- _The problem_
Rewrite the data from its first line through the line containing "Wrocław 31°C Jelenia Góra 28°C Legn" as a numbered list, leaving out any blank lines.

- _Exercise inputs_
_ _ _

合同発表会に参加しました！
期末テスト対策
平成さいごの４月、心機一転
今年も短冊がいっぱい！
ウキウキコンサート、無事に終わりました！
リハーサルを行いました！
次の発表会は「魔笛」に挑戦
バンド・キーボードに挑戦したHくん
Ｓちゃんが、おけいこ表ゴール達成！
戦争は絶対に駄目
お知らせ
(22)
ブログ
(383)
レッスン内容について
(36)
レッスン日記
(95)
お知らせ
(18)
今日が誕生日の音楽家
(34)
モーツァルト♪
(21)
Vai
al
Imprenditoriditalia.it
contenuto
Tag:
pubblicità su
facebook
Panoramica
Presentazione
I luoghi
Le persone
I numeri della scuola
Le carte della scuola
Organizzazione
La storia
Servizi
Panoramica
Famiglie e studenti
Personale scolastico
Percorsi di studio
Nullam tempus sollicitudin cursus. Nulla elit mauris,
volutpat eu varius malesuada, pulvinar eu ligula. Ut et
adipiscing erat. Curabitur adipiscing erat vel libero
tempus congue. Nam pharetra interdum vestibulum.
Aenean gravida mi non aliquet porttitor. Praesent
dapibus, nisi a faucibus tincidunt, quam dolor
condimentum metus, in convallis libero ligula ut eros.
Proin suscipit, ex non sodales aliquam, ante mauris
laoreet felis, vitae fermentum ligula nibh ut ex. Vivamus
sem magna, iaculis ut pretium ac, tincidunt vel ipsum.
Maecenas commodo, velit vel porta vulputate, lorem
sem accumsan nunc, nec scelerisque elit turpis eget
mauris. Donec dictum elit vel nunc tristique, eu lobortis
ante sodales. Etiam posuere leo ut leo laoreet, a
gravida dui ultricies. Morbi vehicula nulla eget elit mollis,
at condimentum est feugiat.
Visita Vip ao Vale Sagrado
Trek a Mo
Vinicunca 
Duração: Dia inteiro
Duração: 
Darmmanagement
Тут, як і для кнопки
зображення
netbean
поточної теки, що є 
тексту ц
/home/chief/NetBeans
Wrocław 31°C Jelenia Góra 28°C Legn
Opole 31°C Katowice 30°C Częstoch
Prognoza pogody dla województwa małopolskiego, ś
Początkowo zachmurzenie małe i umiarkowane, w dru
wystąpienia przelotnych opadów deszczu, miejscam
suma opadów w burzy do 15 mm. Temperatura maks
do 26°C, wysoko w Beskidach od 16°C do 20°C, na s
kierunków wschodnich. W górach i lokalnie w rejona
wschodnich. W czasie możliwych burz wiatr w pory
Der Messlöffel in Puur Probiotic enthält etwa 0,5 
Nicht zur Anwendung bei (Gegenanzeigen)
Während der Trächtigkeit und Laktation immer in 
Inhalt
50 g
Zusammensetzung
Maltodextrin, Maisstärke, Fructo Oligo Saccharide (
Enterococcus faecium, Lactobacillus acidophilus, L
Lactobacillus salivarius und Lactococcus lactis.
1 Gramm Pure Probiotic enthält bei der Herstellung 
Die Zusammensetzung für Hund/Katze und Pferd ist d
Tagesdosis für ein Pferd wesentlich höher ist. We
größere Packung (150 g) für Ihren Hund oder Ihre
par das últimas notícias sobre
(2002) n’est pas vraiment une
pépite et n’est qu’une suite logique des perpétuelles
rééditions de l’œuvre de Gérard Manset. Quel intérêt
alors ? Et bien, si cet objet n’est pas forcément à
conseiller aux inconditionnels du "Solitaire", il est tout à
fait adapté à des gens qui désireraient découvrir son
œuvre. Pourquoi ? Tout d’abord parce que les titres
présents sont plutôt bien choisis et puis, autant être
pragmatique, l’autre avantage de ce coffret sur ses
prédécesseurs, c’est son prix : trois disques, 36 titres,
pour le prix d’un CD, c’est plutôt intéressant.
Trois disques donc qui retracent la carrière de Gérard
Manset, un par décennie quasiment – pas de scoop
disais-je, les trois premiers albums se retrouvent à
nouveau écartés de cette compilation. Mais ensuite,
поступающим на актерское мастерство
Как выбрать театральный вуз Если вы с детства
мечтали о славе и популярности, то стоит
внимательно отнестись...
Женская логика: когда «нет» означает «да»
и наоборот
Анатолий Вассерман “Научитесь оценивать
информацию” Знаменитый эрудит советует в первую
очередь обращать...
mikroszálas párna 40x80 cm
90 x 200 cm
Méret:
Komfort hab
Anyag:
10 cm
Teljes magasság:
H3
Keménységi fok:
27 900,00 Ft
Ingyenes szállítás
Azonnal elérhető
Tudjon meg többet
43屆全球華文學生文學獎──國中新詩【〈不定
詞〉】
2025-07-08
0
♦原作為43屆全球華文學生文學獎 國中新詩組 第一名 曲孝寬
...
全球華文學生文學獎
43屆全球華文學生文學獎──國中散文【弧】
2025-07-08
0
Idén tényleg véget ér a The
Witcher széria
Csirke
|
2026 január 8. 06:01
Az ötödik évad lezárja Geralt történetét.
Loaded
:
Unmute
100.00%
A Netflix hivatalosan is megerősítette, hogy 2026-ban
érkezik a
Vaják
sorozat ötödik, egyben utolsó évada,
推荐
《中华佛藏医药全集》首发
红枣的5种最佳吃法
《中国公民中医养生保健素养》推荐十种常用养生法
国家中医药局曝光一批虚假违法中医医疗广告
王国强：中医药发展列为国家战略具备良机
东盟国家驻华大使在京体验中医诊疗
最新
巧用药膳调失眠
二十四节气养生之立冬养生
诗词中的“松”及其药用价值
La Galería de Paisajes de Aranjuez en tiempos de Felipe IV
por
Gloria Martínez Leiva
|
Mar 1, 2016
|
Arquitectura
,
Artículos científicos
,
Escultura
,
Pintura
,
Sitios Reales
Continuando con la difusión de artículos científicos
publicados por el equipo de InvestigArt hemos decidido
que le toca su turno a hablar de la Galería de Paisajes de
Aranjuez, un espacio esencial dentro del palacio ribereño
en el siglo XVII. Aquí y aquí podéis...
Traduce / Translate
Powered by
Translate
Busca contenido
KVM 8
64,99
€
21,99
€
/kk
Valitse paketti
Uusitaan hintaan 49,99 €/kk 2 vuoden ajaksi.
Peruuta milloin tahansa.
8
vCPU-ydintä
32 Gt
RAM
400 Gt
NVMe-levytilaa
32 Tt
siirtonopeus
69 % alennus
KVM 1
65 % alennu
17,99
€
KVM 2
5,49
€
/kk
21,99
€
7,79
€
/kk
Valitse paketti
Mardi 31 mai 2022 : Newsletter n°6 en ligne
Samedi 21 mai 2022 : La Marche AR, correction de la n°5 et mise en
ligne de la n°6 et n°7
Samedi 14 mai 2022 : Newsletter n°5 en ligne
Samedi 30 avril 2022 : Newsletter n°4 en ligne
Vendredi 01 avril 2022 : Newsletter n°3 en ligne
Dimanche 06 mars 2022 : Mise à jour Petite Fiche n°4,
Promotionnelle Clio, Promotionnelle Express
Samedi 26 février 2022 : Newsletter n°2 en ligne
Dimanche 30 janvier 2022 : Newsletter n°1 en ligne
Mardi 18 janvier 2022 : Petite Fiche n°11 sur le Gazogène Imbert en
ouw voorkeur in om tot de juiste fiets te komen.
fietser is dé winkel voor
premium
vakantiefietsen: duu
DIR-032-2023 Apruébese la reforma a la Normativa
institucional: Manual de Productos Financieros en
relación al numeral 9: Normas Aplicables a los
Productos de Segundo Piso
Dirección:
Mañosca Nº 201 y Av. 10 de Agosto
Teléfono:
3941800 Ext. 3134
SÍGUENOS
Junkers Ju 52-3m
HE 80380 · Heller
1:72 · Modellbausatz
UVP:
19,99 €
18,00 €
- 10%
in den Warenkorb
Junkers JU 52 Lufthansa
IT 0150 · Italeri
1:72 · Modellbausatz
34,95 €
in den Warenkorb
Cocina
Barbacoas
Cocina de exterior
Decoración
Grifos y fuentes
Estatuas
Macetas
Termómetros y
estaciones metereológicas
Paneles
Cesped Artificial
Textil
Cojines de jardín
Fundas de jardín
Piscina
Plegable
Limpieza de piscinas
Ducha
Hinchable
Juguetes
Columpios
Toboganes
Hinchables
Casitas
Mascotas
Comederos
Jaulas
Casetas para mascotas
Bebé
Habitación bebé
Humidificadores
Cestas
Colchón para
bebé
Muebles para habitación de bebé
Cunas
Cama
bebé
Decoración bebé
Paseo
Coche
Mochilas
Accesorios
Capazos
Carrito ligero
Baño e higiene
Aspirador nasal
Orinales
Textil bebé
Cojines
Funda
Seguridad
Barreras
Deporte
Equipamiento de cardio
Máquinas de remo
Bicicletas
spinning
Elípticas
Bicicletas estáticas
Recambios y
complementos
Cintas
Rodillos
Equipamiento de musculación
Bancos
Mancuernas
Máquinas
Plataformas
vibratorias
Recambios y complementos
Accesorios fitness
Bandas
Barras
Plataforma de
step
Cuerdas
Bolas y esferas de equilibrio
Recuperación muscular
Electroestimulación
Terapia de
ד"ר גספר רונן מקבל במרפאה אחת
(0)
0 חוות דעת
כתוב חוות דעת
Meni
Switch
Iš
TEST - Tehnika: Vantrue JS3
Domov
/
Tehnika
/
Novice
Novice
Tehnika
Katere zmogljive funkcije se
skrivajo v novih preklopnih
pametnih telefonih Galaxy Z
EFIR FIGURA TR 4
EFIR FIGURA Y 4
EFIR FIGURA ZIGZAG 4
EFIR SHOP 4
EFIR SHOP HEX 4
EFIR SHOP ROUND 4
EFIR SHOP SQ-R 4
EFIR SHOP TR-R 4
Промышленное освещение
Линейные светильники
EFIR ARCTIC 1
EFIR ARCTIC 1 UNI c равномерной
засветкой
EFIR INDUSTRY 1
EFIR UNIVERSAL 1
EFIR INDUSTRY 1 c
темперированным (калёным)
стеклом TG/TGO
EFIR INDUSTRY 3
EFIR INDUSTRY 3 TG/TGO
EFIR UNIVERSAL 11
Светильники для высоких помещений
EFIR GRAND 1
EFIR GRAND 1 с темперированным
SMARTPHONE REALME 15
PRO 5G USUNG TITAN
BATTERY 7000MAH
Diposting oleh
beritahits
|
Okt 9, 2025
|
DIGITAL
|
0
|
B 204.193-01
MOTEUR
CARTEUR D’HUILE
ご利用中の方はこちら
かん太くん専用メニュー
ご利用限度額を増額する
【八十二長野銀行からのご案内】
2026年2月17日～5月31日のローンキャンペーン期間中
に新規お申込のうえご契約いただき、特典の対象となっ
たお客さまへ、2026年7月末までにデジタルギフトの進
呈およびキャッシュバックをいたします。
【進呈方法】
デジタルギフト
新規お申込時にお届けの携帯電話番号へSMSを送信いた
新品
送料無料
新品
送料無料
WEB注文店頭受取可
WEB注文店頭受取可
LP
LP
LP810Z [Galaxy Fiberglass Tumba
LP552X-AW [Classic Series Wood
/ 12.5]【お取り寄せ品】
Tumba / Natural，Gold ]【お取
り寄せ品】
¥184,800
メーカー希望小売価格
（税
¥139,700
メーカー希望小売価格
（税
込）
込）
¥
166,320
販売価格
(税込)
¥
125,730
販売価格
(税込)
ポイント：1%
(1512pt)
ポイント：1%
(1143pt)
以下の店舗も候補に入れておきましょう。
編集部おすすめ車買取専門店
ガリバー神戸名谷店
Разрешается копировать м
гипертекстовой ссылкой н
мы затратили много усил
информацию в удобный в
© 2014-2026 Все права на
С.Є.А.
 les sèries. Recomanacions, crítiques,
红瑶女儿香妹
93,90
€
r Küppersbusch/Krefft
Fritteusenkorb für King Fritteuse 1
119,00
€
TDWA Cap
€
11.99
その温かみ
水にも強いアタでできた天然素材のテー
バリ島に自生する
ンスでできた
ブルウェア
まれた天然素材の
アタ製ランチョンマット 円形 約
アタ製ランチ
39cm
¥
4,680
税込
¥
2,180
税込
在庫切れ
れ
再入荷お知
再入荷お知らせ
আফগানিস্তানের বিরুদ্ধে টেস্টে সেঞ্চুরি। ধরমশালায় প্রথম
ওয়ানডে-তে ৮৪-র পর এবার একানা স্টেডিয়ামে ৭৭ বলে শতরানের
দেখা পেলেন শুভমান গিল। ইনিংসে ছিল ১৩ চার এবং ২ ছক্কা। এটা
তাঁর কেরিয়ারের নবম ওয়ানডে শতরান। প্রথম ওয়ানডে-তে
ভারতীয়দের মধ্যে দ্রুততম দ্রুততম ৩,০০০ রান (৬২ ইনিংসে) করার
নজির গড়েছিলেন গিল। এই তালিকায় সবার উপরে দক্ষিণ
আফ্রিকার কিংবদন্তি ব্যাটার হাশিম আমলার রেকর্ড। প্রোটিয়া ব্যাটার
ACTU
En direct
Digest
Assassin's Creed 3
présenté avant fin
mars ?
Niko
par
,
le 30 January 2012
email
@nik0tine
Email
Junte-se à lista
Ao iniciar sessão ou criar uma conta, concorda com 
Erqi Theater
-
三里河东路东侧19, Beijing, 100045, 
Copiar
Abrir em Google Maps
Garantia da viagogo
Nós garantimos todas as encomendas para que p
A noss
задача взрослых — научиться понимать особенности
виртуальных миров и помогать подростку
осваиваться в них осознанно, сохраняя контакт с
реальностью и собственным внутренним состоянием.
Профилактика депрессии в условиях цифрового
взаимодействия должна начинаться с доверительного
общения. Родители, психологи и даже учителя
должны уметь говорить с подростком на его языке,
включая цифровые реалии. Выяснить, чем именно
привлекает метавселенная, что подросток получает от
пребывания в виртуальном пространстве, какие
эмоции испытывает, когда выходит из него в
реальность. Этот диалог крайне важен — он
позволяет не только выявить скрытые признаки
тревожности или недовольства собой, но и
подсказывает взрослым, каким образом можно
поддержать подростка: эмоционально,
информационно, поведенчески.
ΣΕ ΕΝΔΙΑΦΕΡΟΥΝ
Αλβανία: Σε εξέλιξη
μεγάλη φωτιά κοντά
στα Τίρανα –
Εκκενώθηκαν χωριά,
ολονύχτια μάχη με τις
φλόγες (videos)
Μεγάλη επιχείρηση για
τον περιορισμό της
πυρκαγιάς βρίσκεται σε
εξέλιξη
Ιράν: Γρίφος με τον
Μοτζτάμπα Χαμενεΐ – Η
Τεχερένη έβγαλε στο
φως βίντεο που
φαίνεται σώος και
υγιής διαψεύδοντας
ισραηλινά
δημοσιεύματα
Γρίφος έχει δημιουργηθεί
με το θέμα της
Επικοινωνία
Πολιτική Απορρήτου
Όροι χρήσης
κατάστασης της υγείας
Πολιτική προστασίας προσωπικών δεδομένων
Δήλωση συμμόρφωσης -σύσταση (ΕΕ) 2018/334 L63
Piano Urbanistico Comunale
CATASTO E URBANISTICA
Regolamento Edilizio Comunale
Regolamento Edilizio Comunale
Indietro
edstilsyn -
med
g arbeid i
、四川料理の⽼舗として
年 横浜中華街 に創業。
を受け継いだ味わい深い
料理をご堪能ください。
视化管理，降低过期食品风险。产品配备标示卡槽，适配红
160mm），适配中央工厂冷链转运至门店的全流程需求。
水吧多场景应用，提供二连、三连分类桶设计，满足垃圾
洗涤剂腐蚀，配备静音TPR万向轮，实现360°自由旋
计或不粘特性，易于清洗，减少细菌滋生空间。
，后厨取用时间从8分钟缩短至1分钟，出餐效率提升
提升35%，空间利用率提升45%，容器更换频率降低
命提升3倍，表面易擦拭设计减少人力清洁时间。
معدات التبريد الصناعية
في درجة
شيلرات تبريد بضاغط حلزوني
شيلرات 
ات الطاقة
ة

_ _ _

- _Solution to this task_
1. 合同発表会に参加しました！
2. 期末テスト対策
3. 平成さいごの４月、心機一転
4. 今年も短冊がいっぱい！
5. ウキウキコンサート、無事に終わりました！
6. リハーサルを行いました！
7. 次の発表会は「魔笛」に挑戦
8. バンド・キーボードに挑戦したHくん
9. Ｓちゃんが、おけいこ表ゴール達成！
10. 戦争は絶対に駄目
11. お知らせ
12. (22)
13. ブログ
14. (383)
15. レッスン内容について
16. (36)
17. レッスン日記
18. (95)
19. お知らせ
20. (18)
21. 今日が誕生日の音楽家
22. (34)
23. モーツァルト♪
24. (21)
25. Vai
26. al
27. Imprenditoriditalia.it
28. contenuto
29. Tag:
30. pubblicità su
31. facebook
32. Panoramica
33. Presentazione
34. I luoghi
35. Le persone
36. I numeri della scuola
37. Le carte della scuola
38. Organizzazione
39. La storia
40. Servizi
41. Panoramica
42. Famiglie e studenti
43. Personale scolastico
44. Percorsi di studio
45. Nullam tempus sollicitudin cursus. Nulla elit mauris,
46. volutpat eu varius malesuada, pulvinar eu ligula. Ut et
47. adipiscing erat. Curabitur adipiscing erat vel libero
48. tempus congue. Nam pharetra interdum vestibulum.
49. Aenean gravida mi non aliquet porttitor. Praesent
50. dapibus, nisi a faucibus tincidunt, quam dolor
51. condimentum metus, in convallis libero ligula ut eros.
52. Proin suscipit, ex non sodales aliquam, ante mauris
53. laoreet felis, vitae fermentum ligula nibh ut ex. Vivamus
54. sem magna, iaculis ut pretium ac, tincidunt vel ipsum.
55. Maecenas commodo, velit vel porta vulputate, lorem
56. sem accumsan nunc, nec scelerisque elit turpis eget
57. mauris. Donec dictum elit vel nunc tristique, eu lobortis
58. ante sodales. Etiam posuere leo ut leo laoreet, a
59. gravida dui ultricies. Morbi vehicula nulla eget elit mollis,
60. at condimentum est feugiat.
61. Visita Vip ao Vale Sagrado
62. Trek a Mo
63. Vinicunca 
64. Duração: Dia inteiro
65. Duração: 
66. Darmmanagement
67. Тут, як і для кнопки
68. зображення
69. netbean
70. поточної теки, що є 
71. тексту ц
72. /home/chief/NetBeans
73. Wrocław 31°C Jelenia Góra 28°C Legn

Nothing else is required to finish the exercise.